Geradezu zur Illustration dieser alptraumartigen Prophezeiung hat der französische Notenbank- und EZB-Direktor Benoit Coeure parallel zur Schlussphase der deutschen Koalitionsverhandlungen erklärt, dass bei einer weiteren Finanzkrise die Zinsen noch weiter in den negativen Bereich getrieben werden; dass es sogar erforderlich sein könnte, "Vermögenstitel zu erwerben, die riskanter sind als öffentliche Schulden oder Firmenschulden". Überdies verlangte er eine "gemeinsame Einlagensicherung", die bedeutet, dass deutsche und österreichische Banken (im Klartext: Bankkunden) direkt für die Einlagen auf französischen oder italienischen Instituten haften. Der Franzose will de facto so wie sein Präsident die Finanzierung aller Staatsschulden noch direkter als ohnedies schon jetzt durch die Banknotenpresse ermöglichen.

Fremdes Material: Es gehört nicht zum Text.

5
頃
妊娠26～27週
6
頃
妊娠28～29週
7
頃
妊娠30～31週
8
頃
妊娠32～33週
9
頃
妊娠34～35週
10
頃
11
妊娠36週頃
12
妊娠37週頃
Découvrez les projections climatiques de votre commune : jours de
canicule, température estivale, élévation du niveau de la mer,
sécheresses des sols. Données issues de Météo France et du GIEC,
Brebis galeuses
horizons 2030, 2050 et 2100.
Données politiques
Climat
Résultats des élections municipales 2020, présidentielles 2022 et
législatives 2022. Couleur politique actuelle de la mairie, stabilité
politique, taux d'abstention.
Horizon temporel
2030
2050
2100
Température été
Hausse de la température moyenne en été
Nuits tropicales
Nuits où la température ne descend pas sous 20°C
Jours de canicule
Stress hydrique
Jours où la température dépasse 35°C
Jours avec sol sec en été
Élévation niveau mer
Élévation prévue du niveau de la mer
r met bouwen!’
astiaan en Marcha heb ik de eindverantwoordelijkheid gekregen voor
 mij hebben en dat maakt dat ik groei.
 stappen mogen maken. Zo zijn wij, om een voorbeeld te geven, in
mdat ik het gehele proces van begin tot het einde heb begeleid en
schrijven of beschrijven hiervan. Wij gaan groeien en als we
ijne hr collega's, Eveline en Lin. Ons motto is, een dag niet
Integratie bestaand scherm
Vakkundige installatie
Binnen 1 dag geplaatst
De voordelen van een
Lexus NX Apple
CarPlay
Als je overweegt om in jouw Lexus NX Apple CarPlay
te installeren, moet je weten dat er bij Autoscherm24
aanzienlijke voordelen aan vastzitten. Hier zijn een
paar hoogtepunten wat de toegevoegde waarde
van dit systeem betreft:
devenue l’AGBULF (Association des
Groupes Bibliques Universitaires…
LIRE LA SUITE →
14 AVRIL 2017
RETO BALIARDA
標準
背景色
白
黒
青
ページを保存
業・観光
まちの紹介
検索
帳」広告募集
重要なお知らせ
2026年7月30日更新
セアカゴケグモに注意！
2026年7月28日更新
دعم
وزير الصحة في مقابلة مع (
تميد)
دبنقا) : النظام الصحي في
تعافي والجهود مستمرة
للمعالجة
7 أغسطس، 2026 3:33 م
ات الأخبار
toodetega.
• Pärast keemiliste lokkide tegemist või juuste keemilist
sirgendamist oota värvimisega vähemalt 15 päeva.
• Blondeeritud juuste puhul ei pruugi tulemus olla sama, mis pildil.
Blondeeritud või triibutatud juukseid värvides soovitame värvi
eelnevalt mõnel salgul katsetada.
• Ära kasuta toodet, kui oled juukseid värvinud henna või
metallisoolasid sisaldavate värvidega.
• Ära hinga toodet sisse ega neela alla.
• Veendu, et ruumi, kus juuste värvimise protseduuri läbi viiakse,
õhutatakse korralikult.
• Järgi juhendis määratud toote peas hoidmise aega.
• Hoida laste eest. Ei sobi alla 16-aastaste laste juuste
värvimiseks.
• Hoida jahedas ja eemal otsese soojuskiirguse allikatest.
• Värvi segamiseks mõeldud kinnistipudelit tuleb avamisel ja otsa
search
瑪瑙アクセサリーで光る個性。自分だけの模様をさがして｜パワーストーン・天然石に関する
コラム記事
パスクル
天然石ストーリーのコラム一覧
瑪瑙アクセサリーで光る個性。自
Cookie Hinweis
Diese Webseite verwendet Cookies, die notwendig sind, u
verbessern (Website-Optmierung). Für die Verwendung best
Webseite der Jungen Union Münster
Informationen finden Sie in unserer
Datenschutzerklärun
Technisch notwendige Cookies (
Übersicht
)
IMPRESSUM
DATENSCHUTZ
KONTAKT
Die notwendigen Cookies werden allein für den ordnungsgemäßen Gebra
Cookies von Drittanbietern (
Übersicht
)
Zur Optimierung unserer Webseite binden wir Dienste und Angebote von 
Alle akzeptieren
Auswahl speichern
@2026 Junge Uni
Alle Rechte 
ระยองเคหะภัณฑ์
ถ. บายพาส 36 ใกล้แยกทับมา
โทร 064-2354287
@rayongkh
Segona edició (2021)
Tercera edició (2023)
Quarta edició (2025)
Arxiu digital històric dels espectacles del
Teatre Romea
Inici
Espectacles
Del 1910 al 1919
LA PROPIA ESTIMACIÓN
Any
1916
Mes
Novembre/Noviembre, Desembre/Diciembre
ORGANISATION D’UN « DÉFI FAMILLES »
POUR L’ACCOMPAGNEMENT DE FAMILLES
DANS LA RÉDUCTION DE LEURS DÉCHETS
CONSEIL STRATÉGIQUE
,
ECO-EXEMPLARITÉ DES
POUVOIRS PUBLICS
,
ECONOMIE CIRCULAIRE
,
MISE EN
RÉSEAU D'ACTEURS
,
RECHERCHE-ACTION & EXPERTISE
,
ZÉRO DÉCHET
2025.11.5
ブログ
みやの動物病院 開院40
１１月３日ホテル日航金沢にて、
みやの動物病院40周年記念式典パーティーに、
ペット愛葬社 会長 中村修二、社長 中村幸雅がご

Ein noch verstärkter Raubzug auf alle Sparer ist ebenso wie das weitere deutsche Einknicken gegenüber der Massenmigration nicht nur für die Deutschen, sondern auch für die Österreicher eine absolut katastrophale Entwicklung.
Es erscheint mehr als zweifelhaft, ob Österreich alleine imstande sein wird, wenigstens die EU- und Euro-Pläne Frankreichs und der SPD zu stoppen. Bei der Migration hat das Land sowieso keine Chance, die deutsche Politik zu stoppen. Bei Änderungen in Sachen EU und Euro hätte es die rein vertragsrechtlich zwar schon. Aber ist die neue Regierung, ist der neue und politisch unerfahrene Finanzminister stark genug, in Europa eventuell allein gegen alle zu stehen?
In Österreich wird freilich über die wirklich großen Fragen nicht einmal diskutiert. Die veröffentlichte Meinung interessiert sich seit Wochen nur für ein studentisches Liederbuch aus dem vorigen Jahrtausend ...
In Deutschland wiederum war es bisher Wolfgang Schäuble, der in Sachen Euro das Schlimmste verhindert hat. Den aber hat Merkel ja ins Parlamentspräsidium abgeschoben – ganz eindeutig vor allem deshalb, damit niemand mehr mit Gewicht ihr widersprechen kann, wenn sie zur Bewahrung des eigenen Jobs weitere fundamentale Fehler begeht.